Much is made of the claimed “$31,000 cost” to verify signatures, but I have to question the veracity of that being an actual cost. Since there were just over 9,000 signatures turned in, how does it cost nearly $3.50 per signature to verify? And, since it is City/County employees doing the verification, aren’t they on the clock doing what we already pay them for?

Of course, the effort there is to give the appearance of how opponents to the light rail are wasting precious tax dollars, after we saw the city pony up put up some $600K to entice the State to give matching funds in order to build yet another park, as the city claims it has no money to maintain the 120 or so other parks they already have.

Tim Leavitt chimed in on it at the city council meeting saying, “The submittal of initiative petitions is not a cheap or inexpensive venture for the public agencies to have to evaluate, particularly in an instance like this when many of the signatures didn’t comply with the requirements.”

Sticking the community for generations into the future with a bill that could reach $10 Billion including interest is no big deal, apparently. Nor is making every effort possible to keep taxpayers from even saying whether or not we want such a bloated venture hung on our backs.

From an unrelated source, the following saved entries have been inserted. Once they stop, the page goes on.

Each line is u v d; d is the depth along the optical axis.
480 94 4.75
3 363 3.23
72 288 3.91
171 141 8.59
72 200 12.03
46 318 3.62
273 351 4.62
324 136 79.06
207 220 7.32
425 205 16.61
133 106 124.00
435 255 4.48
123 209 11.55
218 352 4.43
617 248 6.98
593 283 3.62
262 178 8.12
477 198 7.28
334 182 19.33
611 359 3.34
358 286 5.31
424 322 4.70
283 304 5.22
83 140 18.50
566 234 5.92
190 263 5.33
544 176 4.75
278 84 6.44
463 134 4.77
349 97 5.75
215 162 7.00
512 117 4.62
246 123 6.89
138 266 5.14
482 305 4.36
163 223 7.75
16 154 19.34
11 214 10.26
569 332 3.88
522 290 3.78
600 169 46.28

Leavitt and others choose to claim that we should not receive a vote, binding or advisory, because it is on a federal freeway system that services the entire West Coast. According to them, if we get to vote, everybody up and down the West Coast should also get to vote.

But, they don’t mention that all of those up and down the West Coast will not get stuck paying for the project as will citizens who reside in Vancouver and Clark County.

Opponents to light rail will continue gathering signatures for a couple more weeks, emphasizing to people who want to sign that they must live within the city limits of Vancouver, since the petition is aimed at the Vancouver City Council.

Vancouver residents who wish to sign the petition and haven’t yet may visit for more information or go to Harry’s Lawn and Power Equipment ,1912 Main St, Vancouver WA 98660 to sign the petition.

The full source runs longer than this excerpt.